Stored data entries

==================================================

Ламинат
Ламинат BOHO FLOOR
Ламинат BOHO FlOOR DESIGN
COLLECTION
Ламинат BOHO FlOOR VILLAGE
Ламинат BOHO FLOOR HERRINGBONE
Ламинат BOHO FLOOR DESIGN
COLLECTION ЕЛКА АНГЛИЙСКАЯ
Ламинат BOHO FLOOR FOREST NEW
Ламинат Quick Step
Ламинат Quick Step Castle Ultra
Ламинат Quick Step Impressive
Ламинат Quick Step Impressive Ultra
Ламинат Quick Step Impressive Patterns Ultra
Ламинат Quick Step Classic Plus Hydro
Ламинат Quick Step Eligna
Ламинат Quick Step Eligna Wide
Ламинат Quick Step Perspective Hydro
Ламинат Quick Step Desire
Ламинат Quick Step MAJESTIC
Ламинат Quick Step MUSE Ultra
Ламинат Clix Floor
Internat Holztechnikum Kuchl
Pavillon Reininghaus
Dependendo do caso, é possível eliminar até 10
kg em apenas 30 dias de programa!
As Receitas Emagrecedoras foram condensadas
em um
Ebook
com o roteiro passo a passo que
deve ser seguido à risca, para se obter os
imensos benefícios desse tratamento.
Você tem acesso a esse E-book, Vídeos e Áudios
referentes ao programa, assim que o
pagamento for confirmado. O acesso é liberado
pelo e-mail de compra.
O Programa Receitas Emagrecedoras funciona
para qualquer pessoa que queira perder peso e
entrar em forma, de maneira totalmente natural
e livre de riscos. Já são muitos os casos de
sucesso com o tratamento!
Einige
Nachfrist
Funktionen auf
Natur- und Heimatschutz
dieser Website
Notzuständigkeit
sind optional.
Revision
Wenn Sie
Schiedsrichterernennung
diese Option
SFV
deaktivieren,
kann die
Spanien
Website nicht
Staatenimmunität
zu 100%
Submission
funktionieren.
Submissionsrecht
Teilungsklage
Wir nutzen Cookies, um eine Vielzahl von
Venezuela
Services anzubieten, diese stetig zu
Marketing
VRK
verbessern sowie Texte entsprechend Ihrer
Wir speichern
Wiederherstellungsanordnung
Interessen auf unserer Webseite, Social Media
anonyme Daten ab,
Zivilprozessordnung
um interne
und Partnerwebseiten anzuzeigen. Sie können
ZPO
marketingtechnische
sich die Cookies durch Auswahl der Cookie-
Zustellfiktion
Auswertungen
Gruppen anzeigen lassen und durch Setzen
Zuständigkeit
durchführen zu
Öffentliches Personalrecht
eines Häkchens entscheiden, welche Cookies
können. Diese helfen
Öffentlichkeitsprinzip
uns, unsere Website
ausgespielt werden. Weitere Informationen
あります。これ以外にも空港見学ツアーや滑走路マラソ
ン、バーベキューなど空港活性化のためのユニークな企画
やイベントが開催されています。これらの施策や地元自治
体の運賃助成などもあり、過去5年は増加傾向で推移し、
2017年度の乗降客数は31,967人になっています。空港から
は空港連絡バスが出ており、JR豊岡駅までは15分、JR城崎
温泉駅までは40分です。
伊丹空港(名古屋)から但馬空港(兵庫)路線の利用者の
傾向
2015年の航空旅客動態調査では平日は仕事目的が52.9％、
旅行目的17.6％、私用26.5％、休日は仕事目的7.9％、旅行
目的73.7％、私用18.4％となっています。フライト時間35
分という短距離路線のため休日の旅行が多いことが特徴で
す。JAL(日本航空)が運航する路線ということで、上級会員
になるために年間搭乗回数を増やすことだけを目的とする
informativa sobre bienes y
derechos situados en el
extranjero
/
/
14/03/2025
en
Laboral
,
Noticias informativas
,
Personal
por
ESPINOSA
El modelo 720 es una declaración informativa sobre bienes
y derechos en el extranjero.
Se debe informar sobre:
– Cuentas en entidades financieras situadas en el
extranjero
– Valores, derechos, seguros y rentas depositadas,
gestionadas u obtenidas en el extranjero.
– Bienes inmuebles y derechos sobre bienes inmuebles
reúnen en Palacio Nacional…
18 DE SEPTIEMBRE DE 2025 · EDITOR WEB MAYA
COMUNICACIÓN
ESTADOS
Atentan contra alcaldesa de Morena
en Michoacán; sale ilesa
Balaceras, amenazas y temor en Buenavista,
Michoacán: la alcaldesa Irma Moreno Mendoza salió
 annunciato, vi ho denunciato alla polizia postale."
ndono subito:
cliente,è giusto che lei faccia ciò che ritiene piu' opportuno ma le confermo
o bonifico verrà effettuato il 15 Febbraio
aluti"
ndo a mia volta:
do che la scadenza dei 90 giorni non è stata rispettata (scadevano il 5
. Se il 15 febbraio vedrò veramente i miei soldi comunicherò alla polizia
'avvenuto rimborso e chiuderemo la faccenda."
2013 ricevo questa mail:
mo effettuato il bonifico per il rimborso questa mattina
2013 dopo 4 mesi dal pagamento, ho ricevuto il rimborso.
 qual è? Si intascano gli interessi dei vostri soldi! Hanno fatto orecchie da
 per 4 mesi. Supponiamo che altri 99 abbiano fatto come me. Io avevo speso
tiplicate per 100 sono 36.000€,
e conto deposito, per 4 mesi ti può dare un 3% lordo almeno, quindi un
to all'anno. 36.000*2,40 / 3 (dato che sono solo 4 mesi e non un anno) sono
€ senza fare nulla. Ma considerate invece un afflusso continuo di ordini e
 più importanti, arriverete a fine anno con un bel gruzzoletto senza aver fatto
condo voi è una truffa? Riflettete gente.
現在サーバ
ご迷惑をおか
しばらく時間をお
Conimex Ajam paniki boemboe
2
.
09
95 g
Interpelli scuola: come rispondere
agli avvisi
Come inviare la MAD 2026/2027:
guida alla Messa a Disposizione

==================================================

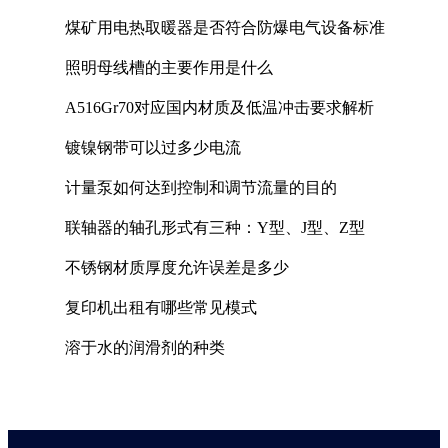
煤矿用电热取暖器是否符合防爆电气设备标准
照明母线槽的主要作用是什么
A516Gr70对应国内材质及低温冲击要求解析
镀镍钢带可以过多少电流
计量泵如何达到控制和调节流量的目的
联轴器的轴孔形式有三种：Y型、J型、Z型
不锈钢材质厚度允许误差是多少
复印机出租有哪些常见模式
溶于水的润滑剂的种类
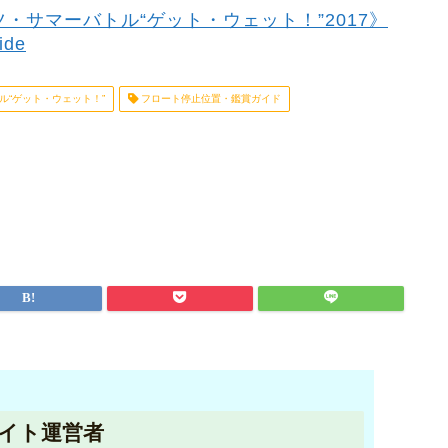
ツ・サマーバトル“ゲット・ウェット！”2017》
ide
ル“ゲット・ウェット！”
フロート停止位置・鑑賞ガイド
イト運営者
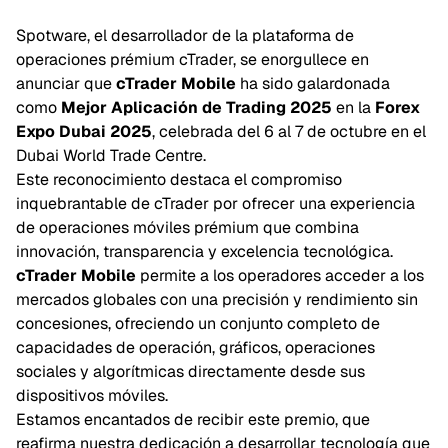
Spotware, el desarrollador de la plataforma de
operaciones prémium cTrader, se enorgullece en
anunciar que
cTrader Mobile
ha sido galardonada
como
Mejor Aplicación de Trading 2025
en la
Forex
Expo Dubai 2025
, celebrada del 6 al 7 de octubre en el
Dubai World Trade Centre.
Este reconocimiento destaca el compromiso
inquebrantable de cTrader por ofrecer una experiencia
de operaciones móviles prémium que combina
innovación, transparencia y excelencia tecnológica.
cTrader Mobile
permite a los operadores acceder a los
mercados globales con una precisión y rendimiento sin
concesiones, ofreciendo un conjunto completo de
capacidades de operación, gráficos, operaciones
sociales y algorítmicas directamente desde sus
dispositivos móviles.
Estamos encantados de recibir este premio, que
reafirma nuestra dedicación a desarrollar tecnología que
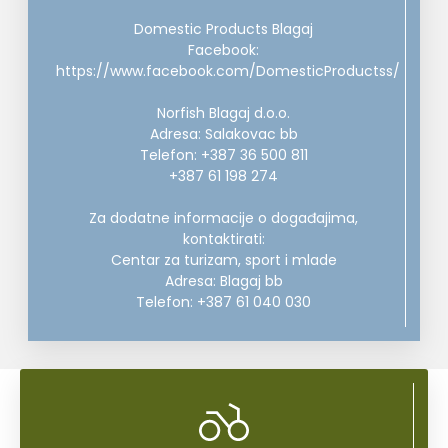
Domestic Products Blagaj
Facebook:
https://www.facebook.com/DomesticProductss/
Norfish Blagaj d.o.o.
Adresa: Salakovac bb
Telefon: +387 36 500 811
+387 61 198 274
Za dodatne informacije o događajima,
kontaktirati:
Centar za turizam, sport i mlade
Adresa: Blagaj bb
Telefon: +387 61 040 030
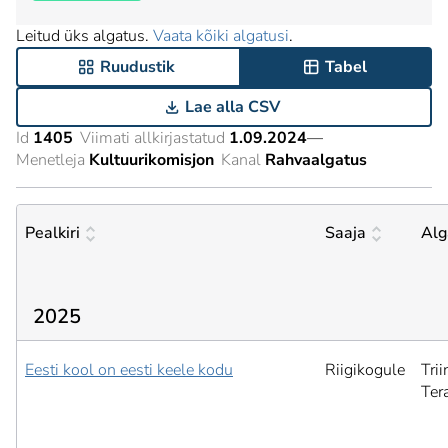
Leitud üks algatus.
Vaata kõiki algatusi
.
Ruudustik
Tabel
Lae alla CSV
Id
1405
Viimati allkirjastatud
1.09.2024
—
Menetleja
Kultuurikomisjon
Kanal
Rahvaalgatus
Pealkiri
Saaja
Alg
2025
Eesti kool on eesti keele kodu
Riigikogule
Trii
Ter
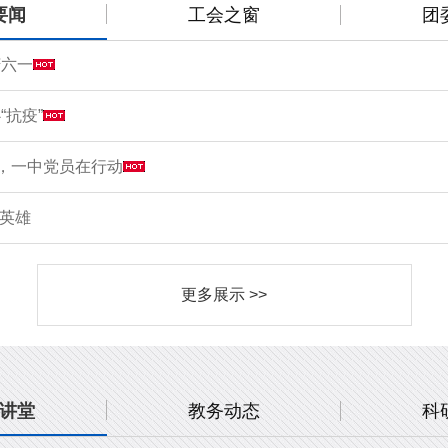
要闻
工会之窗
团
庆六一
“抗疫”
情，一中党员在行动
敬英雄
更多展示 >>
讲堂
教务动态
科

==================================================

Exercise details
Those lines above that contain the string "mesi" should be returned.

Response box
2013 dopo 4 mesi dal pagamento, ho ricevuto il rimborso.
 per 4 mesi. Supponiamo che altri 99 abbiano fatto come me. Io avevo speso
e conto deposito, per 4 mesi ti può dare un 3% lordo almeno, quindi un
to all'anno. 36.000*2,40 / 3 (dato che sono solo 4 mesi e non un anno) sono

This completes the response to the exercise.